WRITTEN PROBLEM 1:
Duplicate everything in the Temple Cup passage from "Anything went. When" down to "the Spiders won.".
WRITTEN PROBLEM 2:
In the Temple Cup passage, what did the young toughs seated in the stands carry in their pockets?

== PASSAGE ==

Before the Temple Cup Series started at League Park, in the rowdiest section of Cleveland, the local newspapers ripped into Hanlon for suggesting that the western clubs had thrown games to the Spiders. The Cleveland cranks came prepared. With tin horns and cow bells they kept up a frightful din. The respectable people were not to be found. Young toughs from the city of smokestacks seated themselves all over the stands. In their pockets they carried potatoes and stones.

For the Orioles, losing the Temple Cup the previous October still rankled. It had brought them nothing but ridicule, and tarnished the glory of having captured the pennant. The cup itself, on its onyx stand, had rested all season in the oversized safe that belonged to Andrew Freedman, the Tammany Hall man who had bought a controlling interest in the Giants. The Orioles wanted it.

So did the Clevelanders, who had the means at hand. While catching a high foul fly, Robbie got pelted. Flying vegetables and minerals hit McGraw in the head and dealt Kid Gleason a lump the size of a hen's egg. The few policemen in the stands stood by.

Anything went. When Sadie McMahon faced Cy Young, every advantage counted. In the eighth inning, with the Orioles a run ahead, one of the Spiders lofted a fly ball out to Joe Kelley. Patsy Tebeau, on second base, had been egging the crowd on. Suddenly a dozen cranks leapt from their seats and rushed onto the field, straight at Kelley. He evaded them and caught the ball. His pursuers surrounded him and flung their coats in his face, to stop him from throwing to third base. As the policemen serenely looked on, Tebeau scored.

The umpire sent him back to second base. He scored anyway. Sadie McMahon weakened, and the Spiders won.

The next afternoon a beer bottle just missed Kel's head. Cranks threw seat cushions and tin horns at McGraw as he caught a foul fly. The Spiders won again. Afterward, anyone wearing orange and black was whacked with clods of filth.

===
== SUPPLIED MATERIAL ==

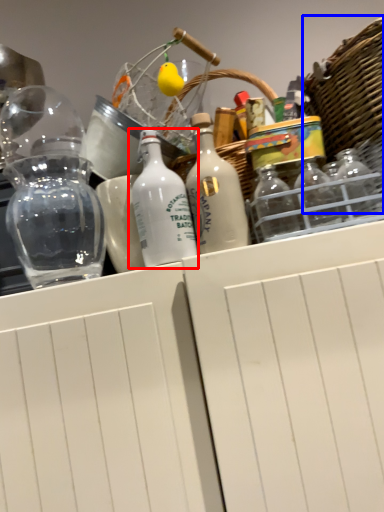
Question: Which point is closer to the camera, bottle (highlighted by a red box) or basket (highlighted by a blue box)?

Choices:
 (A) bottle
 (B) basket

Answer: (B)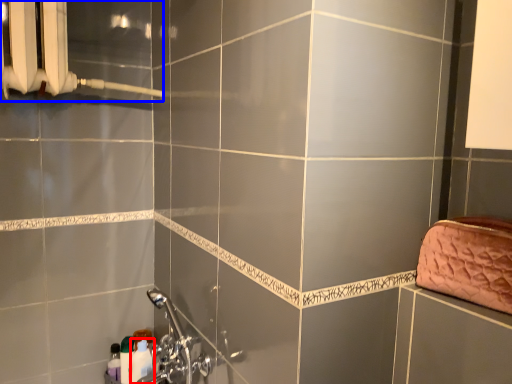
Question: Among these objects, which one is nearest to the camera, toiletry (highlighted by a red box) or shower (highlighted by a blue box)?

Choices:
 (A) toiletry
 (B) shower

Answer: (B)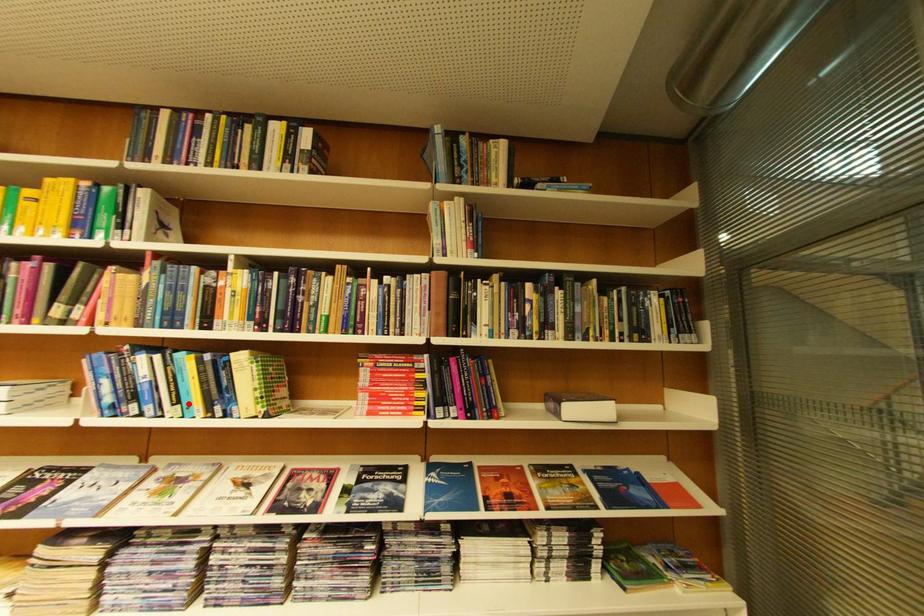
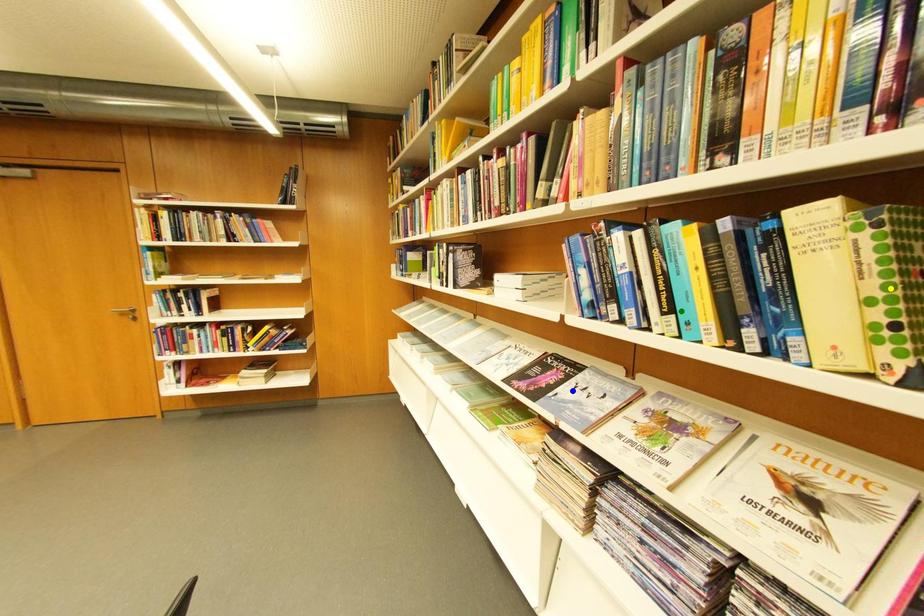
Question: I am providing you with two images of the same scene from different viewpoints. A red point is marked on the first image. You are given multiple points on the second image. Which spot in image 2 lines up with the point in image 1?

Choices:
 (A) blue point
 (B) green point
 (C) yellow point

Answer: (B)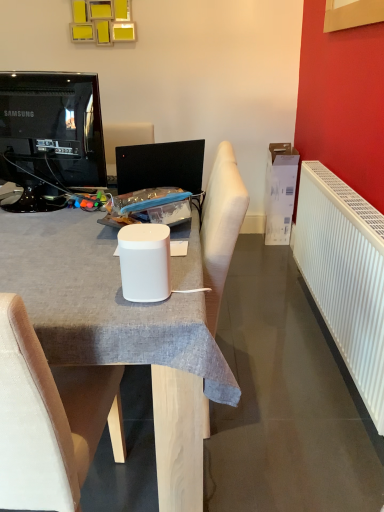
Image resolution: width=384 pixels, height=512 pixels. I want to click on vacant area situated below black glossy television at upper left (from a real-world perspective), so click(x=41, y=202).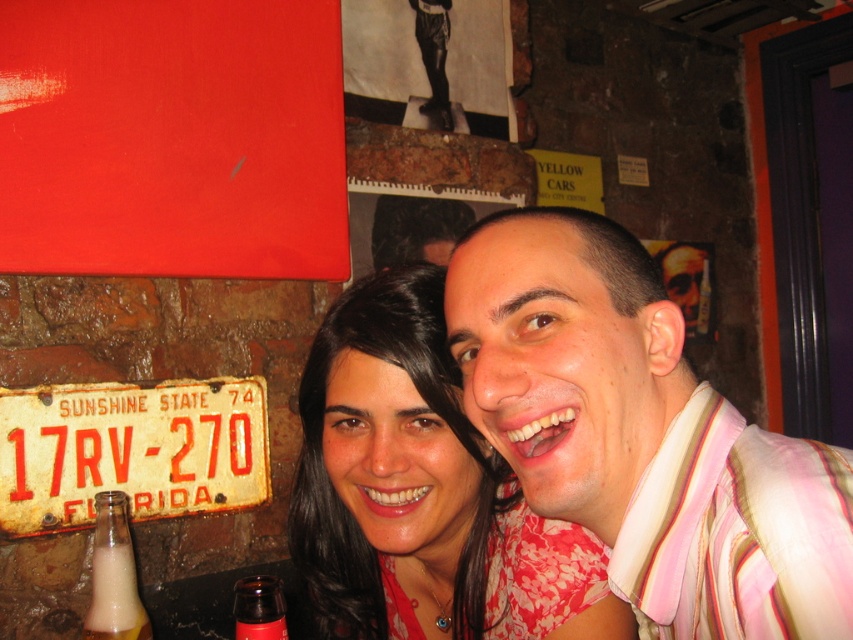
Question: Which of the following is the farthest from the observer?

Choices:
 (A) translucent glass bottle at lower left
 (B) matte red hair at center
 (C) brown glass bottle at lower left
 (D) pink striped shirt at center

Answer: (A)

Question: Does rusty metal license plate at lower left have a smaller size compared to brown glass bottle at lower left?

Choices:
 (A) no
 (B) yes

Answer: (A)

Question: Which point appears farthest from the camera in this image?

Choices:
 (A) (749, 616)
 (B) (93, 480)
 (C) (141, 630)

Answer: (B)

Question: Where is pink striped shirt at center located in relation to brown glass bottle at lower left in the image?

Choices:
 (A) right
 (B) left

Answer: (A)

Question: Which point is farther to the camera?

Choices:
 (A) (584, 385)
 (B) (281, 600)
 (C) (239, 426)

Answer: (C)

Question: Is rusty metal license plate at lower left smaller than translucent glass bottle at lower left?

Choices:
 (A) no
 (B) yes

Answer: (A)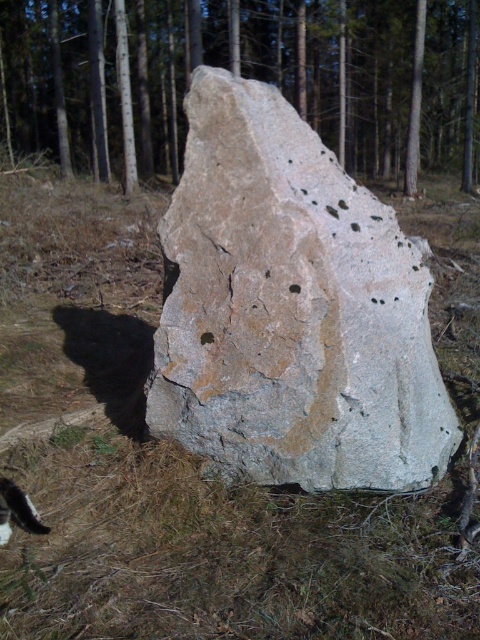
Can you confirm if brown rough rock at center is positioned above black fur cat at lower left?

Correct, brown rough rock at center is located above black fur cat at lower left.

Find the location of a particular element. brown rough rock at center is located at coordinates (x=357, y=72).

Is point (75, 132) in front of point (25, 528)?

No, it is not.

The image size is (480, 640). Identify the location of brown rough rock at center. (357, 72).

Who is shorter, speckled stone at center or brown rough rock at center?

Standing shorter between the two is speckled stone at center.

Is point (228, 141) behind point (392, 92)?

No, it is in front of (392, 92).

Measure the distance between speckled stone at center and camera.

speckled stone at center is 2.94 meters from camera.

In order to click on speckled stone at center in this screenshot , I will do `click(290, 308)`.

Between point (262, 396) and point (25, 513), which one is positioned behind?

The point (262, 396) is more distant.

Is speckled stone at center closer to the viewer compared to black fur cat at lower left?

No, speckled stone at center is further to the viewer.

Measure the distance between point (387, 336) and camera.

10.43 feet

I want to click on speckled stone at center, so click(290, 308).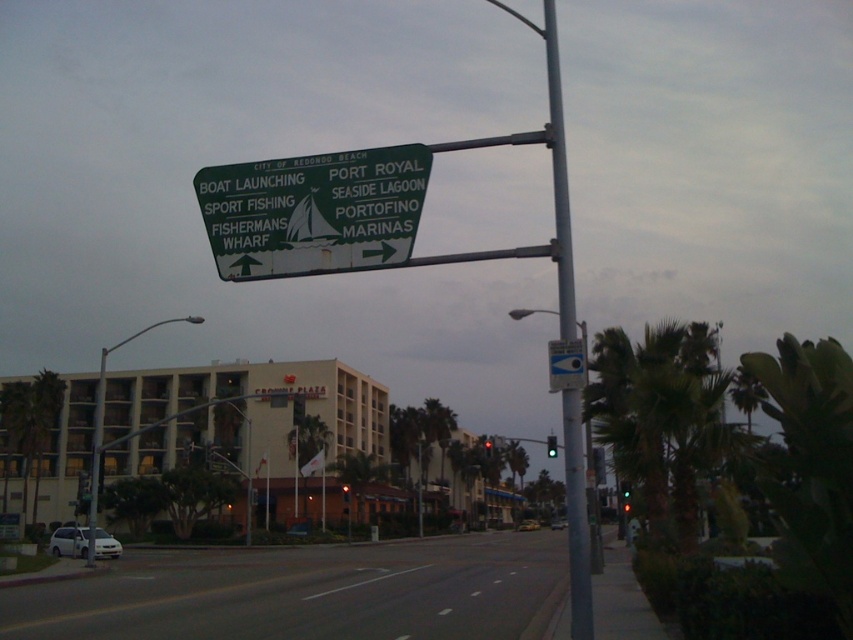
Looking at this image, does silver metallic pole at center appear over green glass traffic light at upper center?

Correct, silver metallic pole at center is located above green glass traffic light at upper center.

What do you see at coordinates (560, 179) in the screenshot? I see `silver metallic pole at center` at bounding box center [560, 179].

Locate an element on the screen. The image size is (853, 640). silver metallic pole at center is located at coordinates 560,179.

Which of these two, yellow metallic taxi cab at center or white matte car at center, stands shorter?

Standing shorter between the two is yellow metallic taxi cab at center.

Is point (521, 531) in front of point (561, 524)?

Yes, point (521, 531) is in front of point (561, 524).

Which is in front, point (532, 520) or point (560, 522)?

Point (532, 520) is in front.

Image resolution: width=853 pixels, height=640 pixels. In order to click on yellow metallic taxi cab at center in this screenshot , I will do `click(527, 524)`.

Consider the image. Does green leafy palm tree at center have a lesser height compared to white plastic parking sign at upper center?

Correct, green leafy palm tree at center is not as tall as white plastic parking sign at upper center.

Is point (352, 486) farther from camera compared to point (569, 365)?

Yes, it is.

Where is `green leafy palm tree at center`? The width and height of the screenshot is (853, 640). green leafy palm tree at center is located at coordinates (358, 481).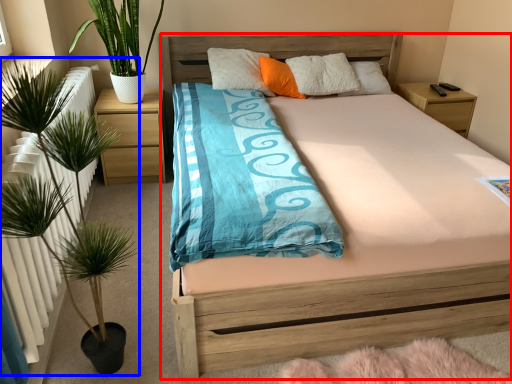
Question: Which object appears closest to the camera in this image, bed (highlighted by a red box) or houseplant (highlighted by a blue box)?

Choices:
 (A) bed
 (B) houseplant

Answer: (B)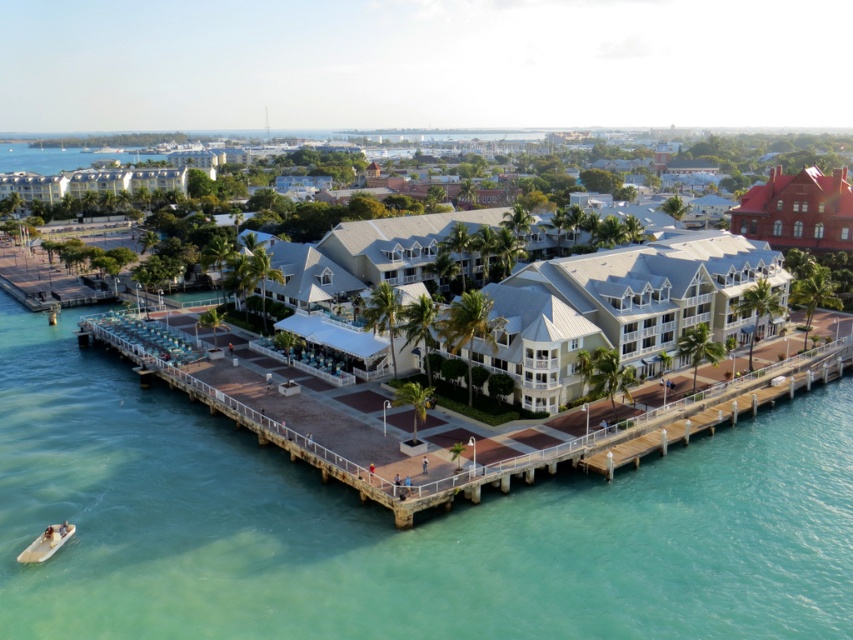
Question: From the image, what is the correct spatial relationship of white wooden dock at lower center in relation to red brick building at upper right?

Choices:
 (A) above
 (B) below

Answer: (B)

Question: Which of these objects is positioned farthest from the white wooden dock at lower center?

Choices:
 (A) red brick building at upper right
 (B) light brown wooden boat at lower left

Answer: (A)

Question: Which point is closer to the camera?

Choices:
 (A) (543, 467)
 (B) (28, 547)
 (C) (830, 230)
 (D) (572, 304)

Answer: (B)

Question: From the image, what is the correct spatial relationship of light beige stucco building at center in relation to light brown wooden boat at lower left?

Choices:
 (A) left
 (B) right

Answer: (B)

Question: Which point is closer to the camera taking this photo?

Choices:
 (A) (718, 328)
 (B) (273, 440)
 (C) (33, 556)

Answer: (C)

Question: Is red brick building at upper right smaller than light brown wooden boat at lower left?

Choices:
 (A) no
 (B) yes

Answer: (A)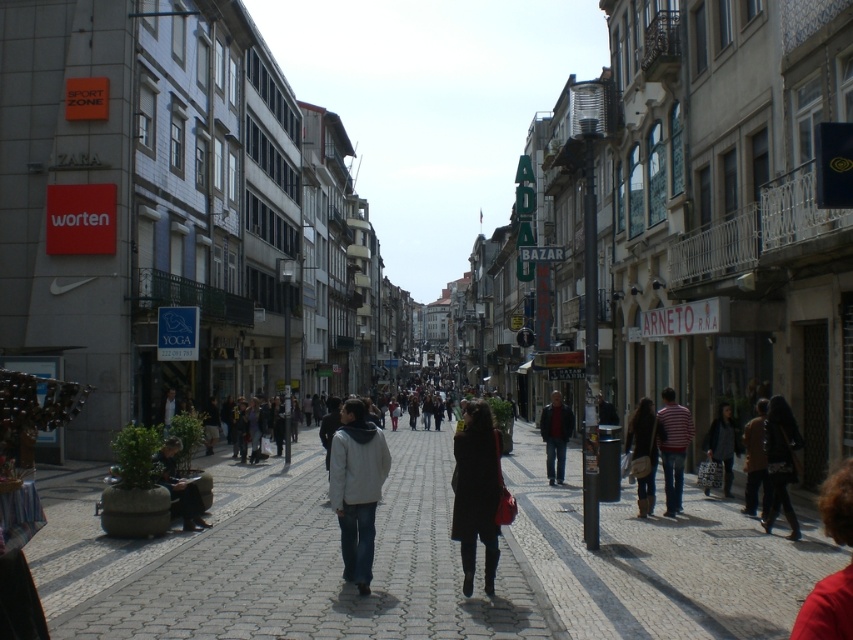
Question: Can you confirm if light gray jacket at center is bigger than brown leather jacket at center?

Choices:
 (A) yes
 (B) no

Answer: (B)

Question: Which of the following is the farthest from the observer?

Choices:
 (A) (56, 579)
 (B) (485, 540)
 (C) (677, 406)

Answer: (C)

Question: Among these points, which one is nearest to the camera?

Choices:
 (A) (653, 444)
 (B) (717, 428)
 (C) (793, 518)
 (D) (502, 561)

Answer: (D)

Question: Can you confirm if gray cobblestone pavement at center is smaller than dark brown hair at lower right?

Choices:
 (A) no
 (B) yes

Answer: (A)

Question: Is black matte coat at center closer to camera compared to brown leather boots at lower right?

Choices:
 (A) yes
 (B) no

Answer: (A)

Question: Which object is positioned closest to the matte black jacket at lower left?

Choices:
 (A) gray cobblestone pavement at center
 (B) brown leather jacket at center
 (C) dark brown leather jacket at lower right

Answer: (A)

===

COMPLETE ANSWER 1:
Anything went. When Sadie McMahon faced Cy Young, every advantage counted. In the eighth inning, with the Orioles a run ahead, one of the Spiders lofted a fly ball out to Joe Kelley. Patsy Tebeau, on second base, had been egging the crowd on. Suddenly a dozen cranks leapt from their seats and rushed onto the field, straight at Kelley. He evaded them and caught the ball. His pursuers surrounded him and flung their coats in his face, to stop him from throwing to third base. As the policemen serenely looked on, Tebeau scored.

The umpire sent him back to second base. He scored anyway. Sadie McMahon weakened, and the Spiders won.

COMPLETE ANSWER 2:
Potatoes and stones.